DIRECTIONS FOR THIS TASK ▸ Word for word, reproduce all entries below, leaving every picture out.

Dataset items
*-*-*

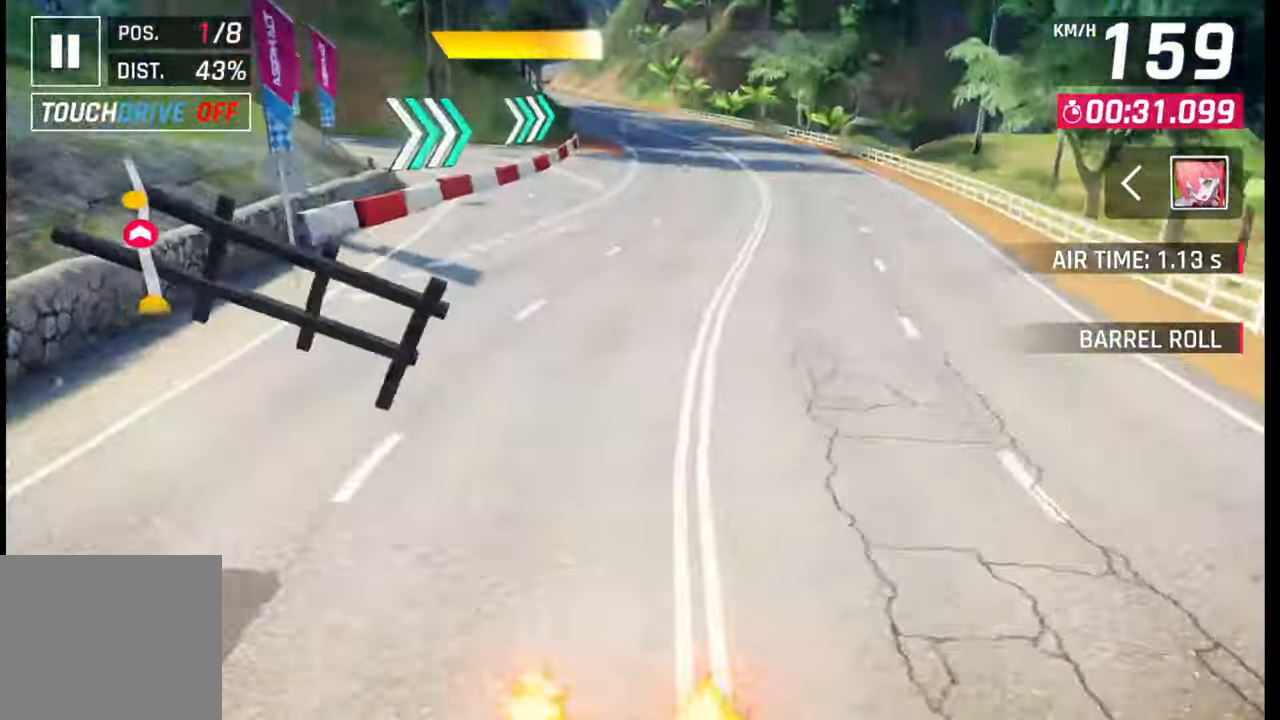
{"buttons": ["SQUARE"], "left_stick": "center", "right_stick": "center", "events": [[50, "CROSS", "down"], [50, "R1", "down"], [133, "CROSS", "up"], [133, "R1", "up"], [150, "left_stick", "center"], [300, "left_stick", "left"], [367, "left_stick", "center"], [417, "SQUARE", "down"]]}
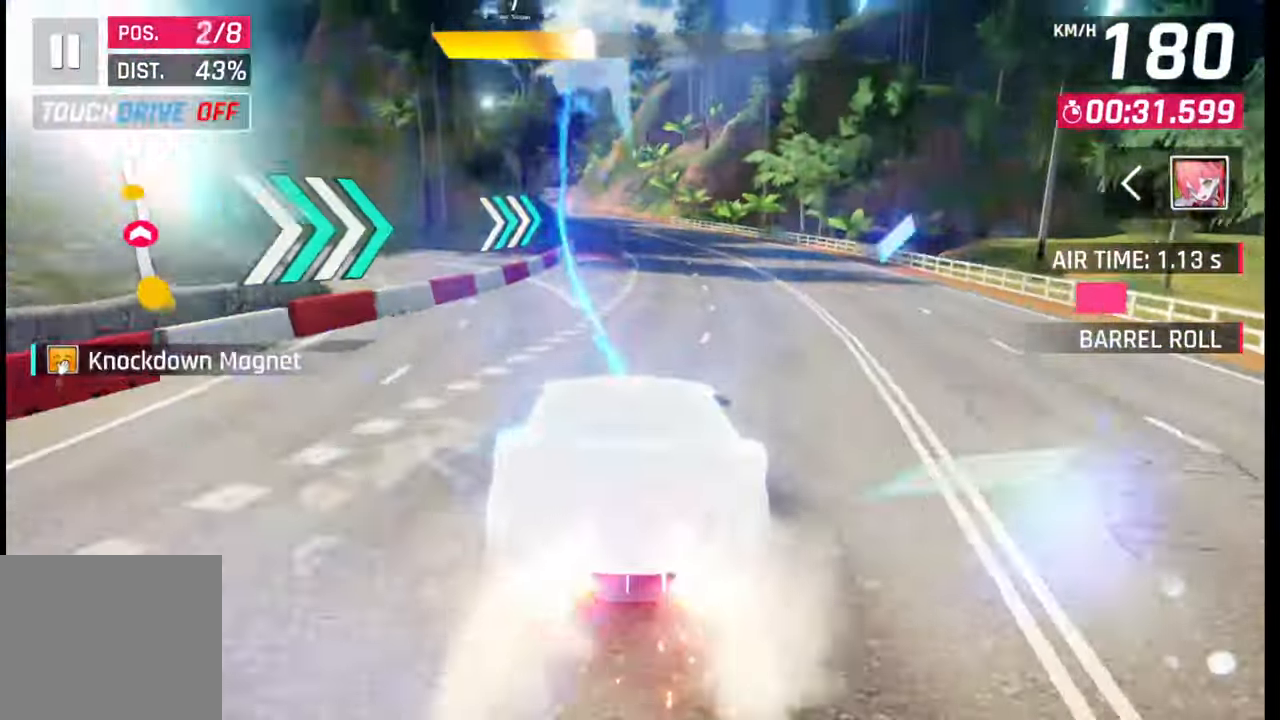
{"buttons": [], "left_stick": "center", "right_stick": "center", "events": [[17, "SQUARE", "up"], [267, "SQUARE", "down"], [333, "SQUARE", "up"]]}
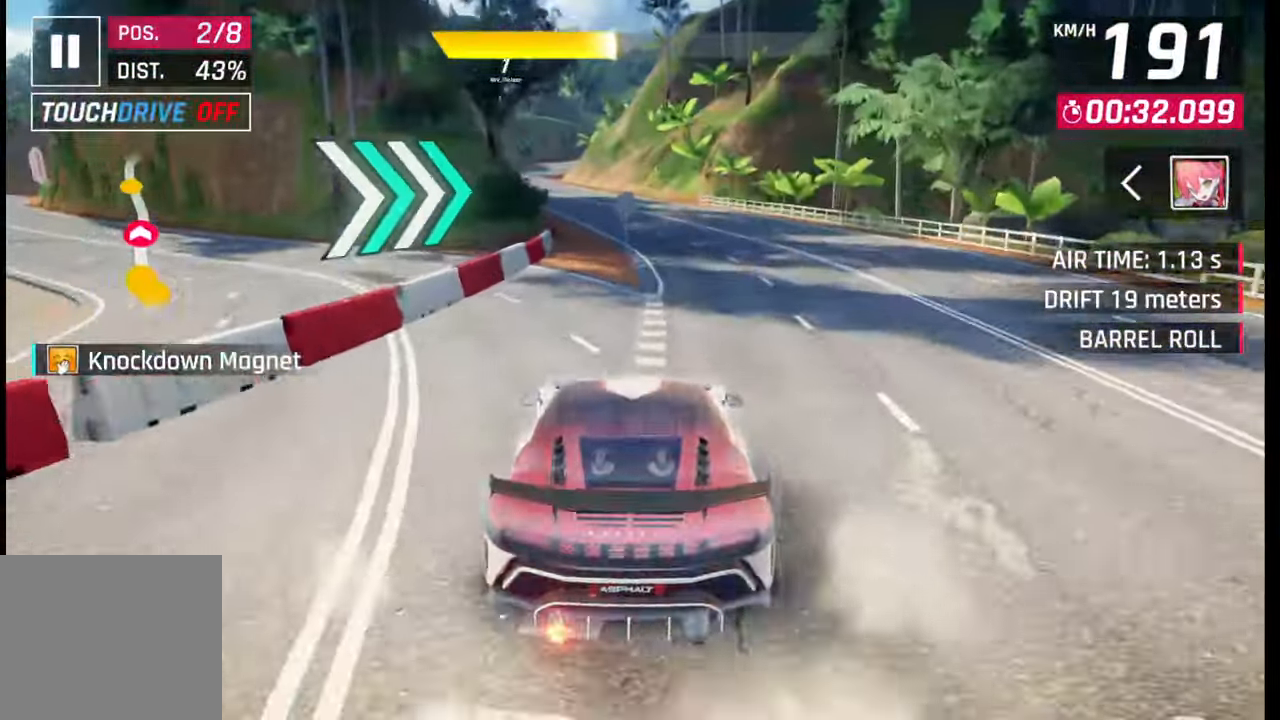
{"buttons": [], "left_stick": "left", "right_stick": "center", "events": [[50, "TRIANGLE", "down"], [117, "TRIANGLE", "up"], [167, "left_stick", "left"]]}
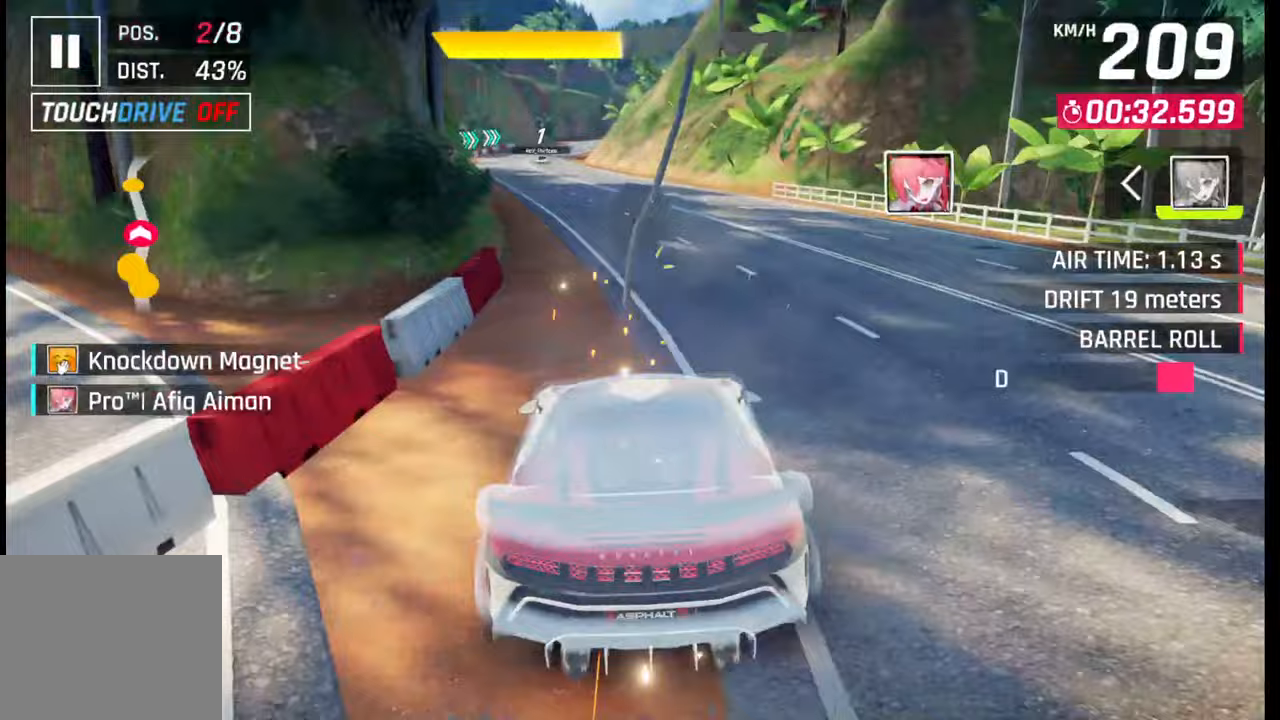
{"buttons": [], "left_stick": "left", "right_stick": "center", "events": []}
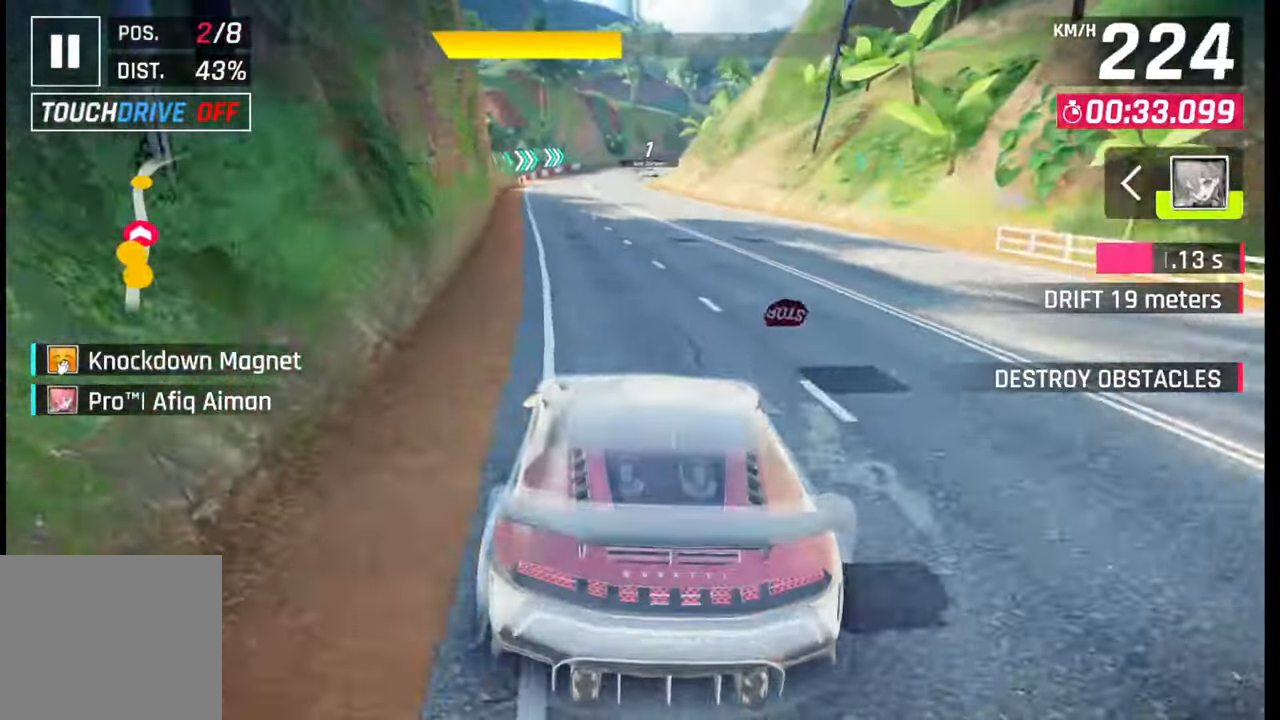
{"buttons": [], "left_stick": "center", "right_stick": "center", "events": [[417, "left_stick", "center"]]}
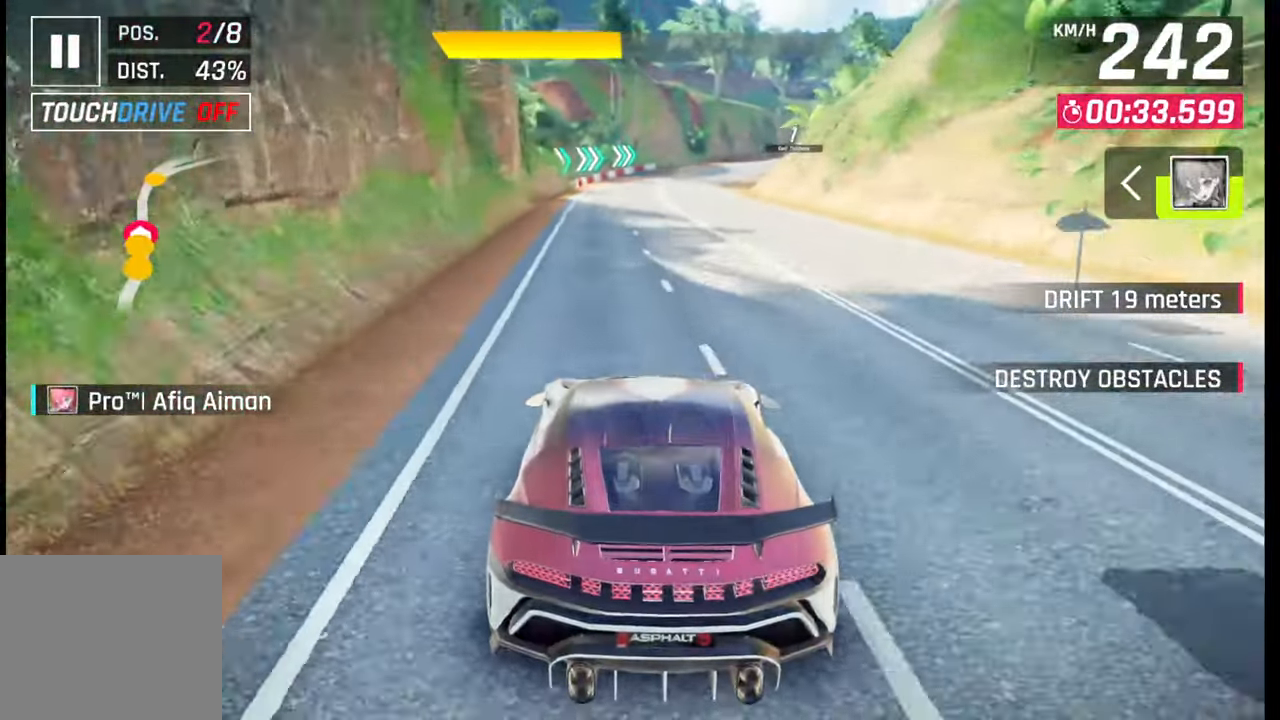
{"buttons": [], "left_stick": "center", "right_stick": "center", "events": []}
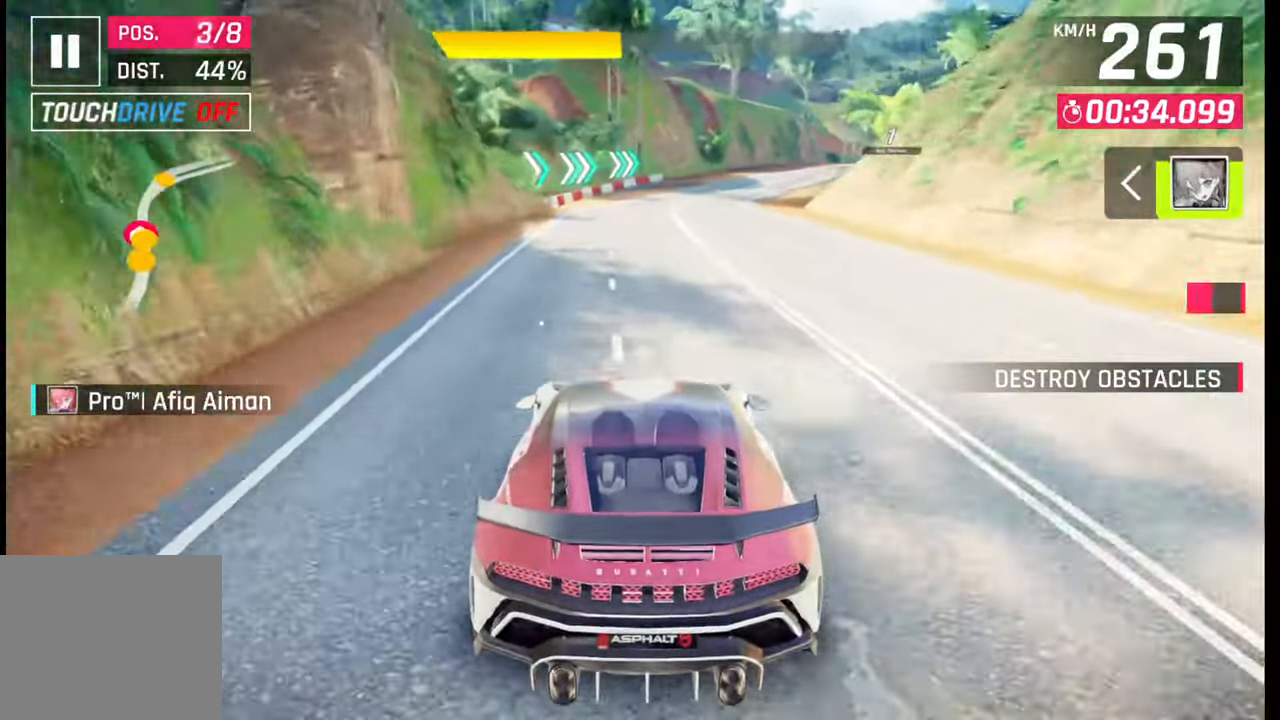
{"buttons": [], "left_stick": "right", "right_stick": "center", "events": [[283, "left_stick", "right"]]}
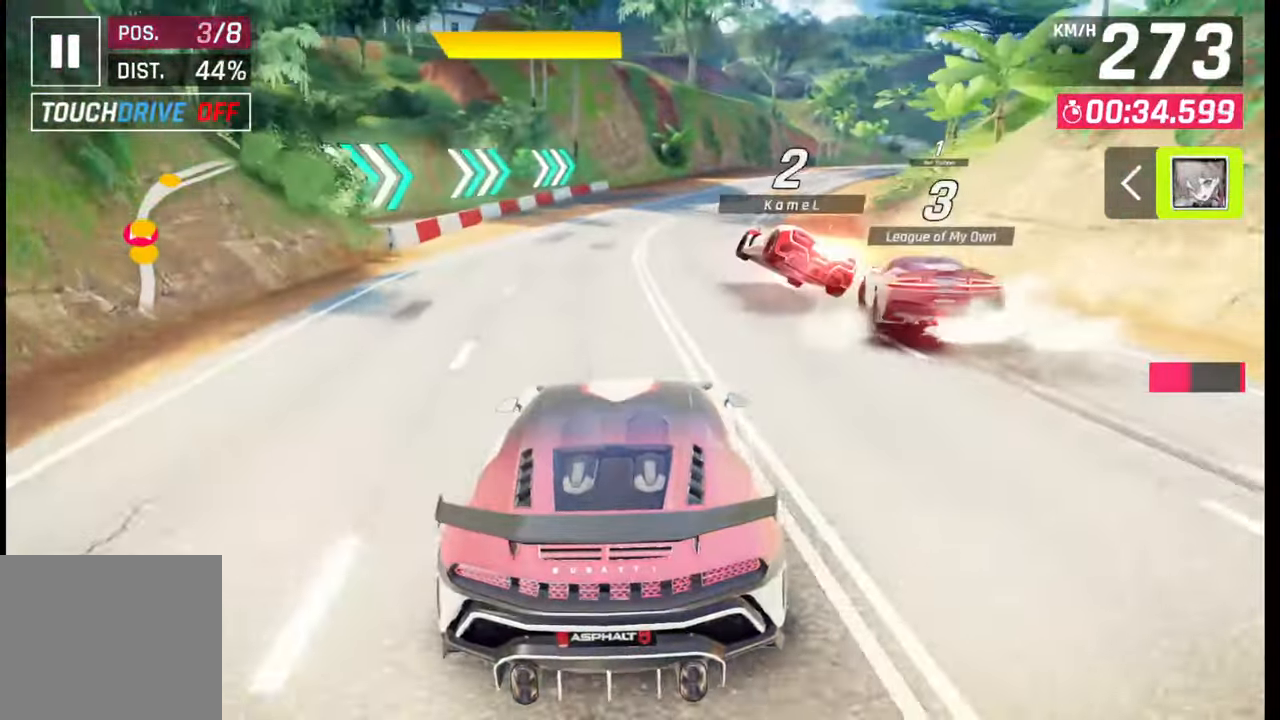
{"buttons": [], "left_stick": "right", "right_stick": "center", "events": []}
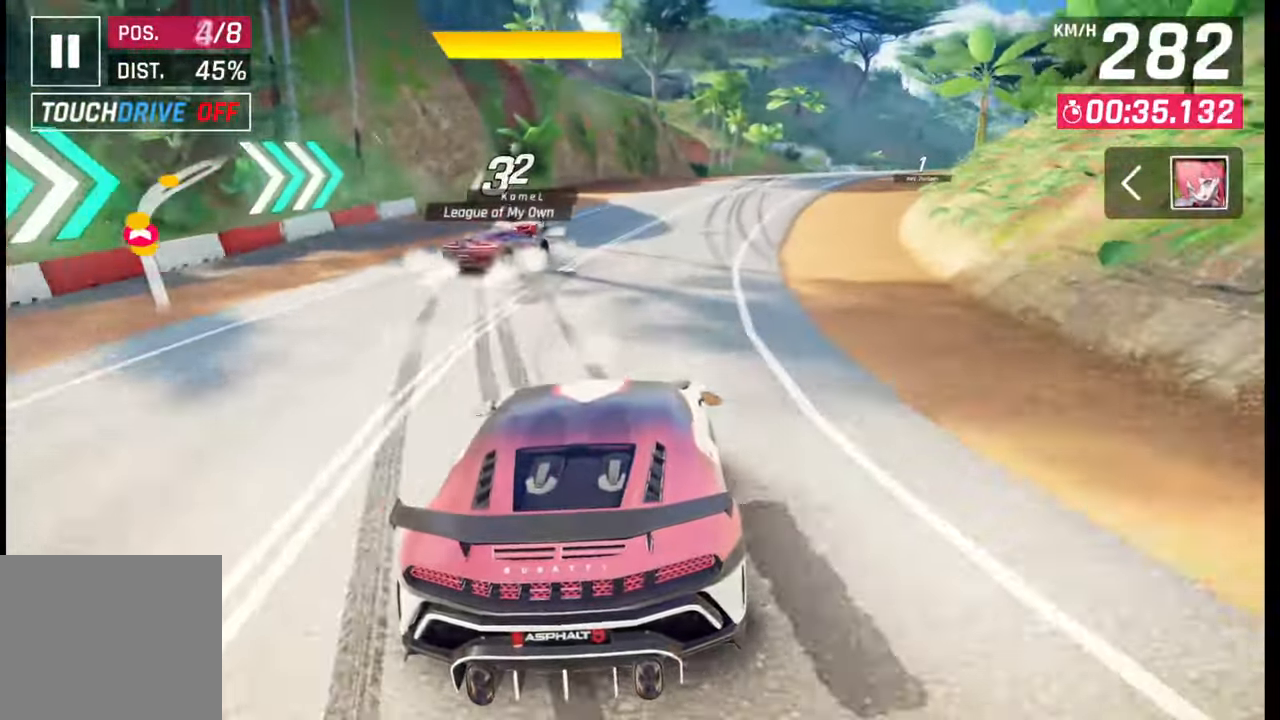
{"buttons": [], "left_stick": "right", "right_stick": "center", "events": []}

*-*-*

EXPECTED OUTPUT ▸
{"buttons": ["SQUARE"], "left_stick": "center", "right_stick": "center", "events": [[50, "CROSS", "down"], [50, "R1", "down"], [133, "CROSS", "up"], [133, "R1", "up"], [150, "left_stick", "center"], [300, "left_stick", "left"], [367, "left_stick", "center"], [417, "SQUARE", "down"]]}
{"buttons": [], "left_stick": "center", "right_stick": "center", "events": [[17, "SQUARE", "up"], [267, "SQUARE", "down"], [333, "SQUARE", "up"]]}
{"buttons": [], "left_stick": "left", "right_stick": "center", "events": [[50, "TRIANGLE", "down"], [117, "TRIANGLE", "up"], [167, "left_stick", "left"]]}
{"buttons": [], "left_stick": "left", "right_stick": "center", "events": []}
{"buttons": [], "left_stick": "center", "right_stick": "center", "events": [[417, "left_stick", "center"]]}
{"buttons": [], "left_stick": "center", "right_stick": "center", "events": []}
{"buttons": [], "left_stick": "right", "right_stick": "center", "events": [[283, "left_stick", "right"]]}
{"buttons": [], "left_stick": "right", "right_stick": "center", "events": []}
{"buttons": [], "left_stick": "right", "right_stick": "center", "events": []}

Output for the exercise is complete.